*Work order:* Leave out any picture and return the remaining listing below exactly as given.

*Material supplied:*
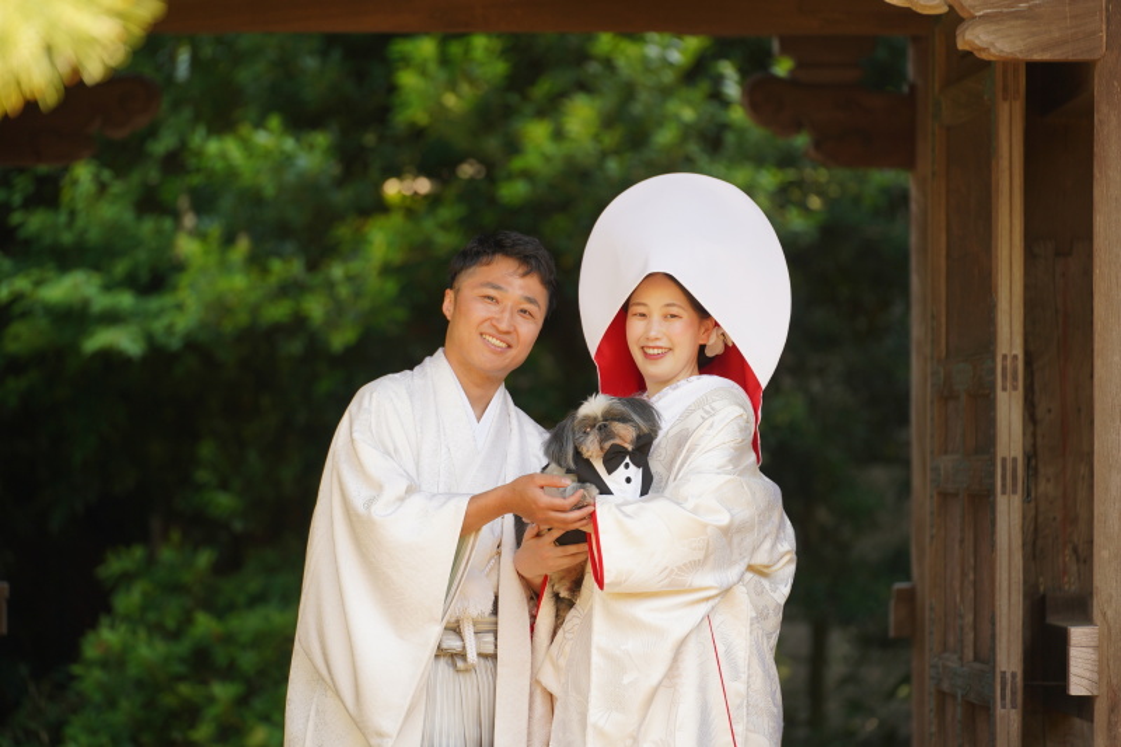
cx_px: 560
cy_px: 374
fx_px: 5603
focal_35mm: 180
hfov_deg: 11.4
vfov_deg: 7.6
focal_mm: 180
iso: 125
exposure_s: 1/160
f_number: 3.5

*Output for this task:*
cx_px: 560
cy_px: 374
fx_px: 5603
focal_35mm: 180
hfov_deg: 11.4
vfov_deg: 7.6
focal_mm: 180
iso: 125
exposure_s: 1/160
f_number: 3.5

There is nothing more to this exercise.